Manoury: Veränderungen

Philippe Manoury: Veränderungen (... deuxième sonate...)

William Fried performs Veränderungen by Manoury from Avant Studios on Vimeo.

Veranderungen is a commission of the Louvre Museum, written for a series of manifestations dedicated to the "Diabelli Variations" of Beethoven.  The title "Veranderungen" refers directly to the inscription Beethoven marked at the top of the first edition of his variations.  Because if this monumental piano cycle is known under the name "Diabelli Variations," Beethoven himself named it "Drei-und-dressig Veranderungen uber ein Walz von Anton Diabelli, opus 120" [Thirty-three transformations on a waltz of Anton Diabelli, opus 120].  No doubt conscious of the giant step he had made in the form, loyal also to his instinct to express musical thoughts in his own language rather than the conventional Italian, and possibly also wishing to distance himself from the incidental pieces that would also be composed on this same theme, Beethoven decided to not call them "variations," but "Veranderungen" which signifies "transformations" or "modifications."  But posterity, always prompt to classify according to its own gradations, turned a deaf ear to this nuance, and continued (and continues to this day) to give him a masterful lesson in deafness!

In confronting the "Diabelli" of Beethoven, my intention was not to revisit what makes the work so singular, even were it possible to define.  Admittedly, in analysis one can follow the incredible deductive thought that bought him to imagine so many forms -- of expression, of character, of structural complexity, of harmonic and polyphonic richness -- out of a simple little waltz.  Beethoven announces at once Chopin, Schumann, Brahms, Liszt, Wagner, and even Schoenberg and Webern in his "Diabelli."  All of these categories are subsequently charged with such historical weight that they are of no usefulness for creation, at least without falling back on a postmodern posture, which I have always refused to adopt.  So one must not wait to find many quotations, and if quotations exist, they appear more like visiting phantoms than as identifiable figures in their own right.  It is not of Beethoven's language which I made use, but rather his gestures: a particular rhythmic profile, a temporal conception, a repartitioning of voices, a character, an obstinacy.  The "Diabelli" are a kind of watermark behind the work, a landscape in the distance.  If the Diabelli were well and truly at the origin of the majority of moments in this work, I have looked to diminish their presence, and following the precept set by Beethoven, to subject them to profound "transformations" rather than "variations."  It is possible to listen to Veranderungen outside of all references to the "Diabelli."

I have frequently used the piano as an instrument of resonance.  Once a key is silently depessed, liberating the string of its damper, and another key is struck, the piano produces harmonics, at times complex, that result from the influence of the struck string on the vibration of the other.  Certain figures derived from the "Diabelli" will be, following this technique, set to diverse resonances, like a kind of musical metaphor on the question: how will this work resonate in us?

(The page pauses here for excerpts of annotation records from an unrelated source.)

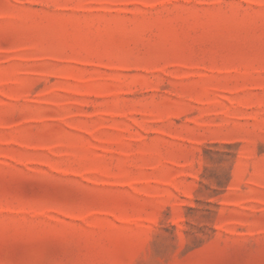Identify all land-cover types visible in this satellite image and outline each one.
Masks as SVG:
<instances>
[{
	"label": "rangeland",
	"instance_id": "rangeland-1",
	"mask_svg": "<svg viewBox=\"0 0 264 264\" xmlns=\"http://www.w3.org/2000/svg\"><path fill=\"white\" fill-rule=\"evenodd\" d=\"M0 264H264V0H0Z\"/></svg>",
	"mask_w": 264,
	"mask_h": 264
}]
</instances>
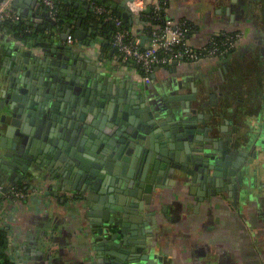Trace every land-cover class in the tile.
Returning a JSON list of instances; mask_svg holds the SVG:
<instances>
[{
	"label": "water",
	"instance_id": "water-1",
	"mask_svg": "<svg viewBox=\"0 0 264 264\" xmlns=\"http://www.w3.org/2000/svg\"><path fill=\"white\" fill-rule=\"evenodd\" d=\"M135 1L121 2L127 27L143 23L129 6ZM40 6L13 1L29 21ZM40 18L37 23L57 26L46 9ZM76 19L75 28L46 33L41 45L13 44L8 52L0 74V188L6 185V192L32 174L63 204L77 206L92 234L89 264H161L145 254L150 223L156 224V201L177 186H205L201 202L224 196L236 208L264 202L260 127L249 130L237 115L199 113L209 105L196 94L166 98L124 85L68 43L70 36L83 42L92 35L93 29L82 30L84 16ZM141 39L144 47L151 38ZM178 100L185 103H171Z\"/></svg>",
	"mask_w": 264,
	"mask_h": 264
},
{
	"label": "crops",
	"instance_id": "crops-1",
	"mask_svg": "<svg viewBox=\"0 0 264 264\" xmlns=\"http://www.w3.org/2000/svg\"><path fill=\"white\" fill-rule=\"evenodd\" d=\"M104 1L123 11V0ZM151 3L134 2L143 10ZM44 11V7H37L34 21L23 18L37 29L42 26L37 21ZM88 11V6L82 4L77 14L84 16L82 30L86 33L93 29ZM166 17L187 20L191 24L189 39L194 45L206 43L218 29L243 31L246 37L228 58L157 68L149 85L144 83L142 73L120 60L112 46L105 48L104 39L88 36L83 42L74 39L72 45L77 54L95 62L124 85L145 86L147 91H157L166 98L196 94L198 101L209 105L199 107V113L224 114L228 120L237 115L248 127L264 128V0H169ZM137 18L140 17L134 14ZM77 21L75 18L71 24L74 28ZM129 29L137 37L150 38V28L144 23L135 22ZM150 43L151 39L145 46ZM12 45L10 38L0 36V74ZM171 103L179 105L185 101ZM216 103L218 106H213ZM1 116L0 112V123ZM215 121L219 125L220 118ZM234 127V123L230 125L231 132ZM235 149L246 151V147ZM34 178L30 174L21 183L35 193L12 205H0V225L13 235L12 253L18 254L22 264H89L92 234L85 232L78 207L63 204L62 195L55 197L42 180ZM207 191L199 184L177 186L167 192L161 204L156 201V224L150 223L153 238L148 241L150 249L145 254L160 258L161 264L165 260L166 264H264V202L259 199L252 205L239 203L238 208L228 196L212 201L204 198L201 202ZM105 258L110 259L107 255Z\"/></svg>",
	"mask_w": 264,
	"mask_h": 264
},
{
	"label": "built area",
	"instance_id": "built-area-1",
	"mask_svg": "<svg viewBox=\"0 0 264 264\" xmlns=\"http://www.w3.org/2000/svg\"><path fill=\"white\" fill-rule=\"evenodd\" d=\"M14 0H0V36L5 35L13 41V44L20 46H31L34 42L26 43L18 39L14 32H5L1 29V24L5 22H12L15 24L26 23L22 15L18 14L13 9ZM79 1L86 4L92 14L99 20L101 18L109 21L114 20L117 30L112 36L111 45L119 54L120 60L128 66L139 69L143 73L144 83L149 85L152 82V76L155 69L158 67H170L174 63L181 64L183 62L200 63L203 61H212L223 56L232 54L242 43L246 37L243 31H225L218 29L213 32L209 40L202 45H194L190 39L191 32L190 23L187 20H174L172 18L164 17L163 25H150L151 43L149 46H142V39L133 35V33L124 28V21L122 19L113 18V9L109 6L98 3L96 0H70ZM151 7L159 15L163 11V6L169 0H151ZM39 4L44 7L51 19L58 22L60 13L61 0H38ZM133 5H135L133 3ZM133 14L141 18V14L145 9H139L129 5ZM161 18L157 17L156 20ZM29 26V31L32 30ZM68 43H74V37L68 38ZM5 188H0V205L9 206L16 202L27 199L36 191L29 190L24 192L11 186L4 191ZM33 192V193H32ZM2 206H0L1 212ZM1 214V213H0ZM1 224V222H0ZM1 226V225H0ZM10 234L8 254L14 264H22L18 254L15 255L13 248L15 246L13 235ZM19 249V252L22 251Z\"/></svg>",
	"mask_w": 264,
	"mask_h": 264
},
{
	"label": "trees",
	"instance_id": "trees-1",
	"mask_svg": "<svg viewBox=\"0 0 264 264\" xmlns=\"http://www.w3.org/2000/svg\"><path fill=\"white\" fill-rule=\"evenodd\" d=\"M96 1L100 4L112 8L114 13L113 18L122 19L120 17L121 11L118 5H116L115 7H111L104 0H96ZM77 3H81V2L61 0L60 13L58 16L59 20L57 22V26H54L48 22L42 26H39L37 29L31 27L32 30L29 31V26H27L25 22L20 24L5 22L1 24V29L5 32H14L18 39L26 43L34 42V45H41L45 41L46 33L55 31L57 29L61 31L66 24H70V25L74 24V19L76 18V15L79 14L78 11L80 10V7L83 4L81 3L80 6L77 7L76 6ZM168 8H169V1L166 5L163 6V11L160 12V14L158 15L157 12L151 6H148L147 9L141 14V20L144 24L148 25L149 28H151L150 25H163V19L166 16V10ZM88 13H89V20L93 24V32L90 37L93 40L104 39L103 44L105 48L106 49L110 48L112 46L111 45L112 36L117 30L114 20L107 21L104 18L103 19L101 18V20H99L92 14L90 9ZM157 17L161 19L156 20ZM123 26L125 29L130 31L129 27L126 26L125 21ZM229 56L230 55L223 56L222 59L228 58ZM139 72L142 73L140 69ZM16 188L24 192L29 191L27 186L24 185L23 183L16 185ZM9 239H10V234L8 228L0 226V264H14L11 261L10 256L8 254Z\"/></svg>",
	"mask_w": 264,
	"mask_h": 264
},
{
	"label": "flooded vegetation",
	"instance_id": "flooded-vegetation-1",
	"mask_svg": "<svg viewBox=\"0 0 264 264\" xmlns=\"http://www.w3.org/2000/svg\"><path fill=\"white\" fill-rule=\"evenodd\" d=\"M249 130H251V131H254V130H256L255 128H251V127H249ZM258 133H259V135H262L263 136V138H264V128H260L259 130H258ZM263 141H264V139H263ZM263 145H264V143H263ZM264 148V147H263ZM260 149V151L259 152H261L262 150H264V149ZM259 150V149H258ZM251 151V150H250ZM239 152H241V151H239ZM264 155V154H263Z\"/></svg>",
	"mask_w": 264,
	"mask_h": 264
},
{
	"label": "clouds",
	"instance_id": "clouds-1",
	"mask_svg": "<svg viewBox=\"0 0 264 264\" xmlns=\"http://www.w3.org/2000/svg\"><path fill=\"white\" fill-rule=\"evenodd\" d=\"M133 7H138L139 5L137 4V5H132Z\"/></svg>",
	"mask_w": 264,
	"mask_h": 264
}]
</instances>
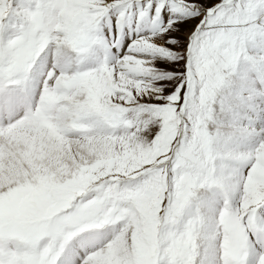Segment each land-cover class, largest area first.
Wrapping results in <instances>:
<instances>
[{
    "label": "snow or ice",
    "instance_id": "obj_1",
    "mask_svg": "<svg viewBox=\"0 0 264 264\" xmlns=\"http://www.w3.org/2000/svg\"><path fill=\"white\" fill-rule=\"evenodd\" d=\"M72 81L104 86L77 89L56 118L95 153L77 166L87 181L48 199L50 173L0 165V264H239L244 249V264H264V0H0V121L44 132L46 97ZM217 105L230 135L189 119ZM194 138L209 149L203 171L159 194L156 173ZM93 183L110 202L100 218ZM197 202L209 215L189 223ZM197 227L209 241L224 230L223 256L190 242ZM178 229L186 243L170 246ZM144 232L154 242L133 243Z\"/></svg>",
    "mask_w": 264,
    "mask_h": 264
},
{
    "label": "clouds",
    "instance_id": "obj_2",
    "mask_svg": "<svg viewBox=\"0 0 264 264\" xmlns=\"http://www.w3.org/2000/svg\"><path fill=\"white\" fill-rule=\"evenodd\" d=\"M65 52H70V49L66 48ZM51 71V70H50ZM47 82V78H46ZM54 87V85H51ZM213 111L215 113L214 118H208L207 120H202L201 117L198 115L197 110L193 109V111L190 114L189 119L193 122H200L203 126V129L206 131V133L210 134V136L215 137L216 133L219 131L222 135L223 134H231L234 129L232 127V124L229 119V114L226 111H222L219 109V106L213 108ZM85 126L89 129V131L93 132L96 135H99V131H97L98 127L97 125H93L90 122H85ZM73 136L76 137V140L74 141L75 145H79L77 147V152L80 151V148H82V145L85 143V136L83 133H80L77 130H73L72 132ZM175 139V136L172 137ZM146 139V138H145ZM178 144L182 145V141H177ZM175 148V146H173ZM210 156L209 149L207 145L199 144L195 138L189 142V145L187 146V149L183 153V158L181 160V164L179 167L175 165V162L173 163V166L169 168L168 164H165V168H168L169 171L166 172L164 175H161L160 173H156V181L158 183V192L159 194L163 195L165 192H167L169 195H172L174 192H176L181 184L189 183L195 181V179L201 174L203 171L206 162L208 161ZM89 160H93L94 158L89 156ZM122 180H126L127 177H122ZM104 181L101 180V184H103ZM97 185L91 184L90 188L91 190L87 191L86 193V199L92 203V212L95 215L96 218H100L105 214L106 209H109V200L107 199V196L105 193L97 191ZM199 190V189H198ZM209 215V211L205 208H202L199 203L197 202L196 206L189 209V223L193 219L202 218ZM187 228V225L185 226V230ZM185 230L178 229L176 231L175 238L171 239L170 246L172 245H179L181 243H186L184 240V234ZM205 229H200L197 227L196 231H194L191 235L190 242L193 245L198 246L199 248H203L206 244L212 243L214 247H216L217 251L221 253L223 256V253L225 251V245H226V235L223 229L219 231L218 234H216L215 239L213 241H209L206 238L205 235ZM119 233H117L116 228H108L105 230L104 236L107 238L108 235H112L115 239L116 236ZM55 242V238H48L45 237L39 241L31 242L32 246H35L36 244H42V245H48ZM140 242L145 245H150L154 242L153 237L150 233L144 232L142 233L138 238L133 239V243ZM29 241L22 238L19 241L20 247H25L29 245ZM16 247V242H14V248ZM246 255V249L242 250V254L240 256L239 264H244V256Z\"/></svg>",
    "mask_w": 264,
    "mask_h": 264
},
{
    "label": "rangeland",
    "instance_id": "obj_3",
    "mask_svg": "<svg viewBox=\"0 0 264 264\" xmlns=\"http://www.w3.org/2000/svg\"><path fill=\"white\" fill-rule=\"evenodd\" d=\"M69 87L71 89L70 96L74 94L72 96L73 99L78 96V93H76L77 89H101L104 86L93 81H72ZM57 99V95L51 96L50 103H53ZM71 100L68 101V104ZM68 104L65 105V101L60 100L57 102L56 106H53L55 107L52 110L53 122L50 120L49 127L46 128L44 132H36L34 135H28L26 133L20 134L17 130V134L22 135L21 140L32 139L34 141L29 140L31 143L36 142L38 146L34 147L35 150L30 151L26 143H21L19 146L12 149L10 148V146L13 145L11 141L8 142V145H10L8 149H5L4 146L0 147V149H2V151H0V165L7 166V164L11 162L25 171L30 172L32 169H36L39 172L50 173V179L47 181L50 189L47 194L48 199L57 195L59 189L85 183L87 181V176L83 171H78L77 166L82 164V160L83 162L90 163L95 159V153L89 155L84 149H80V151L77 152V147L79 145L70 143V141H75L76 137L73 136V134L64 135L59 133L57 128L53 125V123L55 124L53 111L58 109L63 110ZM55 126L57 125L55 124ZM11 133H13V131H10L7 135H4L5 138H2L7 140L9 137L10 139ZM89 156L94 159L89 160Z\"/></svg>",
    "mask_w": 264,
    "mask_h": 264
},
{
    "label": "bare ground",
    "instance_id": "obj_4",
    "mask_svg": "<svg viewBox=\"0 0 264 264\" xmlns=\"http://www.w3.org/2000/svg\"><path fill=\"white\" fill-rule=\"evenodd\" d=\"M78 95V94H77ZM38 104V106H39V103H37ZM62 110L61 109H58V110H54L53 112V117H54V122H55V124L57 125V120H56V118H57V115L61 112ZM17 130H14L13 131V133H11L10 135V139H9V137L7 138V140H5L4 138H2V137H0V147L1 146H4L5 147V149H8V147L10 146V145H8L9 143L8 142H10L11 141V144H13V145H11L10 146V148H12V149H14V148H16L17 146H19L21 143H26V145H28V148H29V150L30 151H33V150H35V146H38V145H36V142L34 143H31V141H34V140H32V139H26V140H21V138H22V135H19V134H17ZM21 134V133H20ZM29 140H31V141H29ZM41 141V140H40ZM70 143H72L73 145H74V141H70ZM79 147V146H78ZM80 149H83V148H80ZM0 151H2V149H0ZM6 151V150H5ZM9 152H10V150H9ZM3 153V152H2ZM8 153V152H7Z\"/></svg>",
    "mask_w": 264,
    "mask_h": 264
}]
</instances>
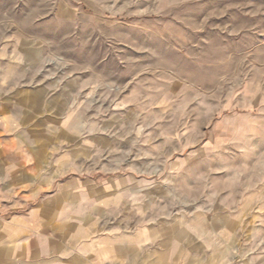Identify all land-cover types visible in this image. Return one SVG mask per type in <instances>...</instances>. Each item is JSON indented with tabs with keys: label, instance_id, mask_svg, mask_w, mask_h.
I'll return each mask as SVG.
<instances>
[{
	"label": "rangeland",
	"instance_id": "obj_1",
	"mask_svg": "<svg viewBox=\"0 0 264 264\" xmlns=\"http://www.w3.org/2000/svg\"><path fill=\"white\" fill-rule=\"evenodd\" d=\"M0 97L81 215L264 264V0H0Z\"/></svg>",
	"mask_w": 264,
	"mask_h": 264
},
{
	"label": "crops",
	"instance_id": "obj_2",
	"mask_svg": "<svg viewBox=\"0 0 264 264\" xmlns=\"http://www.w3.org/2000/svg\"><path fill=\"white\" fill-rule=\"evenodd\" d=\"M9 105L0 97V264H215L214 249L204 242L159 236L152 244L150 231L140 236L102 216L81 215L80 180L68 190L66 183L53 188L54 164L16 145V111Z\"/></svg>",
	"mask_w": 264,
	"mask_h": 264
},
{
	"label": "clouds",
	"instance_id": "obj_3",
	"mask_svg": "<svg viewBox=\"0 0 264 264\" xmlns=\"http://www.w3.org/2000/svg\"><path fill=\"white\" fill-rule=\"evenodd\" d=\"M181 2H182V0H181ZM178 15H179V13H178Z\"/></svg>",
	"mask_w": 264,
	"mask_h": 264
}]
</instances>
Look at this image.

Veranderungen (... deuxieme sonate...) was completed in San Diego in January 2008 and is written for the pianist Jean-Francois Heisser, to whom my earlier La Ville (...premiere sonate...) is also dedicated.  The current work is dedicated to my friend Christian Labrande, who was at the origin of this project, and known for his constant efforts to make known the filmed treasures of classical and contemporary music.